* _Task statement_
Every line of the records below from the line with "X172450000Y-106680000D03*" up to and including the line with "X131051335Y-108076990D01*" must be reproduced exactly, and no line outside that range.
Start of Given data
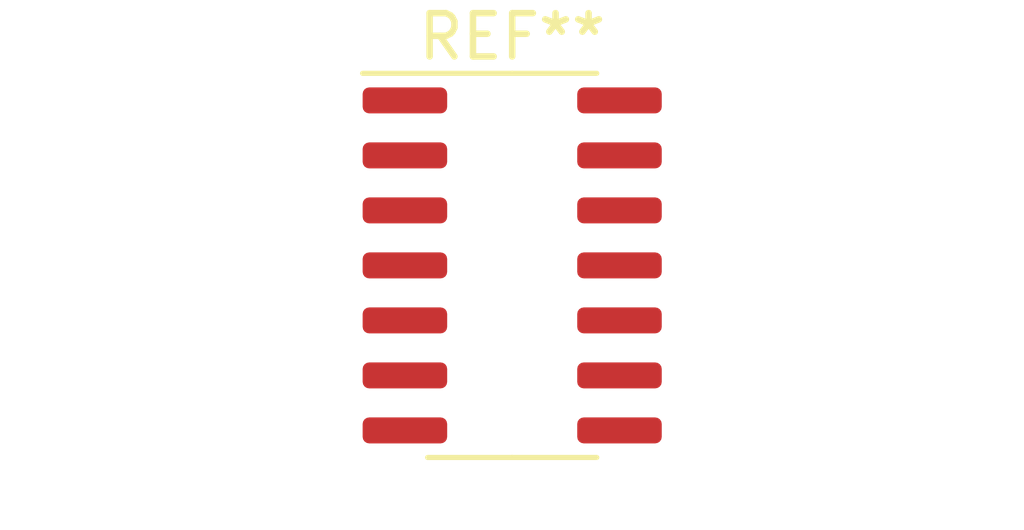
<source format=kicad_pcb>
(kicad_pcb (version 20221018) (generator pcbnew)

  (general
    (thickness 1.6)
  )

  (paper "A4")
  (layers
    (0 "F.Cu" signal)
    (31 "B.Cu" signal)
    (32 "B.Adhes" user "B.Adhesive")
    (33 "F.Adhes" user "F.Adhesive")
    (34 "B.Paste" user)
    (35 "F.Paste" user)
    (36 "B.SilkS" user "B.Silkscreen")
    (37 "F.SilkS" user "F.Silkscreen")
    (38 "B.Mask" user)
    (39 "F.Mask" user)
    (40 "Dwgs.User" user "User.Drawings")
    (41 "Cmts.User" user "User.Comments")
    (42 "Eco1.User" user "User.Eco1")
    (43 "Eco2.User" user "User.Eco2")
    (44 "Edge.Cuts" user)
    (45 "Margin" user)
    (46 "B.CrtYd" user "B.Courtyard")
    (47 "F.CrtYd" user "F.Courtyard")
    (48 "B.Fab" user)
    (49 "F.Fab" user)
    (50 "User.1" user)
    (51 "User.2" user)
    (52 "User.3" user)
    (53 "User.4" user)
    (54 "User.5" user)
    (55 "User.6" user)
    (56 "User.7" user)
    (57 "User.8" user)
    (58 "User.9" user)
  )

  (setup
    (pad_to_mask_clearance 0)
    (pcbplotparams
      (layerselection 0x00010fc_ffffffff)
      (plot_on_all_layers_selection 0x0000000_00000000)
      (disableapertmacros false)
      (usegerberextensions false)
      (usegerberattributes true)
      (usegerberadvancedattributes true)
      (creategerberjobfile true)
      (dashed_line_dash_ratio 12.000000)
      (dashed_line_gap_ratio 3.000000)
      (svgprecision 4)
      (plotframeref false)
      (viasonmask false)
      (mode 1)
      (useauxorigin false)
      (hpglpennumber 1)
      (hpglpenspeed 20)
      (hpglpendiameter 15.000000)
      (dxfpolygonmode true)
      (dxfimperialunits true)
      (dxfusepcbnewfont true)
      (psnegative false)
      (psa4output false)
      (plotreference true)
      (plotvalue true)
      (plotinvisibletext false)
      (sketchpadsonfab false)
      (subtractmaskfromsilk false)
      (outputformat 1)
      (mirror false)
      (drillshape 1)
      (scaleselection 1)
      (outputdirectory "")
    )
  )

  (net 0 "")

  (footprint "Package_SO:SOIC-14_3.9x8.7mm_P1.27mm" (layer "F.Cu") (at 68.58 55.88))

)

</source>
End of Given data
Start of Given data
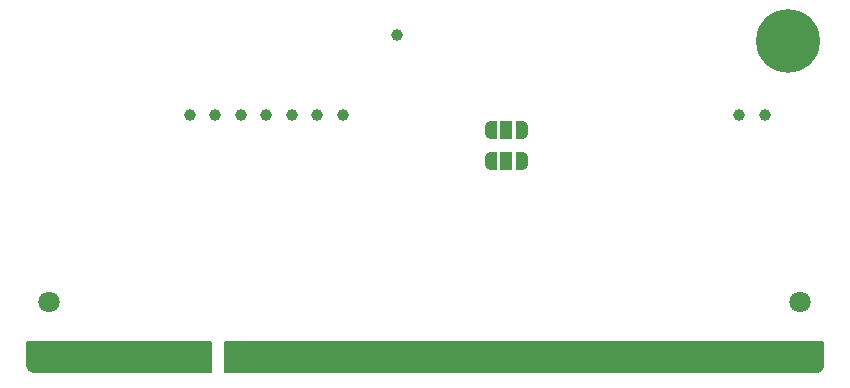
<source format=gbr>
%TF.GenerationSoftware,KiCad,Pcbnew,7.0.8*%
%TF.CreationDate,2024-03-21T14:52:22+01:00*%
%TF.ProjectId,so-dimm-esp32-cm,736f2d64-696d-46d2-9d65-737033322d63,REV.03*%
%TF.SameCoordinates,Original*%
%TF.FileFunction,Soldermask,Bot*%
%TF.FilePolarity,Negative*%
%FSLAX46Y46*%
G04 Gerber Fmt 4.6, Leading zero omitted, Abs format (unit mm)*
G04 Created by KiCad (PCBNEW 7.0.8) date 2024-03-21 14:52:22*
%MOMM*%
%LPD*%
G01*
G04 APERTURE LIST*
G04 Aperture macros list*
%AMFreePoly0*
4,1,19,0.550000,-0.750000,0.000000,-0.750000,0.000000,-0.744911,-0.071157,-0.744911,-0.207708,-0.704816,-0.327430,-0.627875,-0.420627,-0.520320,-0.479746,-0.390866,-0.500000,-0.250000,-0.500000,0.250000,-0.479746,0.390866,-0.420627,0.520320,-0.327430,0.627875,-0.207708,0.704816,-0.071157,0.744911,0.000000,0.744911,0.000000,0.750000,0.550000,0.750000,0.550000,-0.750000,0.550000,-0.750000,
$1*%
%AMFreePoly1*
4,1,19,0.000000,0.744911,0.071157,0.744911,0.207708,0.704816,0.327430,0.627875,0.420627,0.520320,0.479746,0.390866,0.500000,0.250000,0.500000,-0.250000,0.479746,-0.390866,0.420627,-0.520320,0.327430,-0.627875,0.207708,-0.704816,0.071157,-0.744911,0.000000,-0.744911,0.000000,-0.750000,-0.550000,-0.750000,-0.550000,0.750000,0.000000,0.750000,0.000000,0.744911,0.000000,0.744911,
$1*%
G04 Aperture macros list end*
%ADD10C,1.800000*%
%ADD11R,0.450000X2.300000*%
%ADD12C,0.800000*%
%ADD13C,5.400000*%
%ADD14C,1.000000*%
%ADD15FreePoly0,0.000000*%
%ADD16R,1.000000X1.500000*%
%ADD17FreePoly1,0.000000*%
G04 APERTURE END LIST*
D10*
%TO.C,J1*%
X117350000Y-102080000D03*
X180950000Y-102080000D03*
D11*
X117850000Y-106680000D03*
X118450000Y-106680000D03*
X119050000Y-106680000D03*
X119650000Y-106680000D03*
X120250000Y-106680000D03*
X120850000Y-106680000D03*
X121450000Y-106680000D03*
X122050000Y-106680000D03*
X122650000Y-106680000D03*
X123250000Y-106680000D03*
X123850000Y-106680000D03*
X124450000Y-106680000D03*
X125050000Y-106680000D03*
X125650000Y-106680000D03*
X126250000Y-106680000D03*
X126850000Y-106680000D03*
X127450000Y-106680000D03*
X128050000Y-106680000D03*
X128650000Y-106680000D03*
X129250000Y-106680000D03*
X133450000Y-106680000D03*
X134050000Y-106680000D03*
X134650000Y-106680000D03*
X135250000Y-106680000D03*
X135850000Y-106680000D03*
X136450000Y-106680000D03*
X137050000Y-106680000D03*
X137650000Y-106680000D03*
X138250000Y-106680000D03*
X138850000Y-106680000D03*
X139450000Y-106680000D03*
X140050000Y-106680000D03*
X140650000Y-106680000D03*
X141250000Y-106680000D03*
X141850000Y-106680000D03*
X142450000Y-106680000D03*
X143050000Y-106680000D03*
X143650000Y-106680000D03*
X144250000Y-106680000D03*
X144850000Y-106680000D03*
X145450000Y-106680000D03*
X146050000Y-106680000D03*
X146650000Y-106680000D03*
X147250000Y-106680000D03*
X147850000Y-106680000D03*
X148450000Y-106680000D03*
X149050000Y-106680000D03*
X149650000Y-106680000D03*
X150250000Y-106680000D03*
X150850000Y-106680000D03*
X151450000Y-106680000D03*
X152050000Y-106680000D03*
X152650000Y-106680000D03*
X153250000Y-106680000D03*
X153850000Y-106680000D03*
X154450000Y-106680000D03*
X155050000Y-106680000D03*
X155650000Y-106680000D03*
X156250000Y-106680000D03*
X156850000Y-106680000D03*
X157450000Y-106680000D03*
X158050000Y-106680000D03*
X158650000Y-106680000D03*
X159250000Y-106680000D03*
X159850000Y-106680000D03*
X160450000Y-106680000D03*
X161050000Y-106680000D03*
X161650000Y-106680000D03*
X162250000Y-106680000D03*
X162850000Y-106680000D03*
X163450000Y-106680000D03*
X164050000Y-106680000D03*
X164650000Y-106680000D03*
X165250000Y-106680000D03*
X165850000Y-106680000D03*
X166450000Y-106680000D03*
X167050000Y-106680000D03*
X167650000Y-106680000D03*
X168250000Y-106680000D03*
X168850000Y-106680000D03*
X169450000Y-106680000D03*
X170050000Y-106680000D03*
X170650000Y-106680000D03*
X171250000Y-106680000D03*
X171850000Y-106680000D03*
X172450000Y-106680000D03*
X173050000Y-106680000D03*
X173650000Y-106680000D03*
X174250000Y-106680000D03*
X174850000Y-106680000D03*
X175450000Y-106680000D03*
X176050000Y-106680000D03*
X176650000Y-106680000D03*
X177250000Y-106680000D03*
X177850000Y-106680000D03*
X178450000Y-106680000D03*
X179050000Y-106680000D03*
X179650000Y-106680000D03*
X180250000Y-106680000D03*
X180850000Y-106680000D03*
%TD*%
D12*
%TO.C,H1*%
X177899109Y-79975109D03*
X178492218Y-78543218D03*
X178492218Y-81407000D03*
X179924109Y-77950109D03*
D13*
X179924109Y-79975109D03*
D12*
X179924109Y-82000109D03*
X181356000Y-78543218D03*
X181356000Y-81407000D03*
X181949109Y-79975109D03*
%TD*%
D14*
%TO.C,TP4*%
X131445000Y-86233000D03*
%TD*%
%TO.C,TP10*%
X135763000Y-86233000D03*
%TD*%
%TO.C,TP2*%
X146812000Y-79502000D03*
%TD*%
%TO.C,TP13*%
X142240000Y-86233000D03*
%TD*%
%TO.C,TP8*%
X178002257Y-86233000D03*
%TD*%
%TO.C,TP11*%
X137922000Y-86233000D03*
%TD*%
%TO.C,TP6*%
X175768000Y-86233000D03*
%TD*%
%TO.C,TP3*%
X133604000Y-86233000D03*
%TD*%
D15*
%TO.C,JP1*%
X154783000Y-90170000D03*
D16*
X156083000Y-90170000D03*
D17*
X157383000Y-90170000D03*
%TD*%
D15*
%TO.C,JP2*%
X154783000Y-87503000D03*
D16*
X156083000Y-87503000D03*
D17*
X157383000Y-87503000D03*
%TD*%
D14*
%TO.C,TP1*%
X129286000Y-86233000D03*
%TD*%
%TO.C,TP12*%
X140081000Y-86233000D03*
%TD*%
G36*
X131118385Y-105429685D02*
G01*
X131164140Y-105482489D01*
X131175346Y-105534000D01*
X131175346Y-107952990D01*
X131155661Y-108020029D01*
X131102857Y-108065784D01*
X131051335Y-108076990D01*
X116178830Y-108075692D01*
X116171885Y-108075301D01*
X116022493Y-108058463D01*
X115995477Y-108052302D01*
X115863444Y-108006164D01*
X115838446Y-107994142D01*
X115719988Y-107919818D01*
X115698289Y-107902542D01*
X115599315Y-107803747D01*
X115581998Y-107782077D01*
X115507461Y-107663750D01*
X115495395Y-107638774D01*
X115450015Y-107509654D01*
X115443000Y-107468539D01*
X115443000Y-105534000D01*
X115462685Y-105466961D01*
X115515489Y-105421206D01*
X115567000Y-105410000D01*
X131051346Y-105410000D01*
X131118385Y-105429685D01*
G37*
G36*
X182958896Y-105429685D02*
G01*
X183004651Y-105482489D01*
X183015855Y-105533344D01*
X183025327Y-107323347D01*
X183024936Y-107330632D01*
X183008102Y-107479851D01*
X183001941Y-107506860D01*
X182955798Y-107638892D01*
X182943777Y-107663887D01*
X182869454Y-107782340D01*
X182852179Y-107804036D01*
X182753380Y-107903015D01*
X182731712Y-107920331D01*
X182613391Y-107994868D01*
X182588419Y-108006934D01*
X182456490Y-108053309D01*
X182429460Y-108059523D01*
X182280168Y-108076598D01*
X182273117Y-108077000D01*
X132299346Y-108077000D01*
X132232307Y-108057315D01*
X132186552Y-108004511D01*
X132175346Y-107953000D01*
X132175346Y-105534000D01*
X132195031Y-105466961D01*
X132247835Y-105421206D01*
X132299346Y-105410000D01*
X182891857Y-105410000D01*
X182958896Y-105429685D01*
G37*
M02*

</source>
End of Given data
Start of Given data
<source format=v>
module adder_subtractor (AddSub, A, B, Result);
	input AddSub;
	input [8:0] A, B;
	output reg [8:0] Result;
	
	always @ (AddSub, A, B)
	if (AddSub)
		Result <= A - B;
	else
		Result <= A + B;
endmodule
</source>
End of Given data
* _Output for this task_
X172450000Y-106680000D03*
X173050000Y-106680000D03*
X173650000Y-106680000D03*
X174250000Y-106680000D03*
X174850000Y-106680000D03*
X175450000Y-106680000D03*
X176050000Y-106680000D03*
X176650000Y-106680000D03*
X177250000Y-106680000D03*
X177850000Y-106680000D03*
X178450000Y-106680000D03*
X179050000Y-106680000D03*
X179650000Y-106680000D03*
X180250000Y-106680000D03*
X180850000Y-106680000D03*
%TD*%
D12*
%TO.C,H1*%
X177899109Y-79975109D03*
X178492218Y-78543218D03*
X178492218Y-81407000D03*
X179924109Y-77950109D03*
D13*
X179924109Y-79975109D03*
D12*
X179924109Y-82000109D03*
X181356000Y-78543218D03*
X181356000Y-81407000D03*
X181949109Y-79975109D03*
%TD*%
D14*
%TO.C,TP4*%
X131445000Y-86233000D03*
%TD*%
%TO.C,TP10*%
X135763000Y-86233000D03*
%TD*%
%TO.C,TP2*%
X146812000Y-79502000D03*
%TD*%
%TO.C,TP13*%
X142240000Y-86233000D03*
%TD*%
%TO.C,TP8*%
X178002257Y-86233000D03*
%TD*%
%TO.C,TP11*%
X137922000Y-86233000D03*
%TD*%
%TO.C,TP6*%
X175768000Y-86233000D03*
%TD*%
%TO.C,TP3*%
X133604000Y-86233000D03*
%TD*%
D15*
%TO.C,JP1*%
X154783000Y-90170000D03*
D16*
X156083000Y-90170000D03*
D17*
X157383000Y-90170000D03*
%TD*%
D15*
%TO.C,JP2*%
X154783000Y-87503000D03*
D16*
X156083000Y-87503000D03*
D17*
X157383000Y-87503000D03*
%TD*%
D14*
%TO.C,TP1*%
X129286000Y-86233000D03*
%TD*%
%TO.C,TP12*%
X140081000Y-86233000D03*
%TD*%
G36*
X131118385Y-105429685D02*
G01*
X131164140Y-105482489D01*
X131175346Y-105534000D01*
X131175346Y-107952990D01*
X131155661Y-108020029D01*
X131102857Y-108065784D01*
X131051335Y-108076990D01*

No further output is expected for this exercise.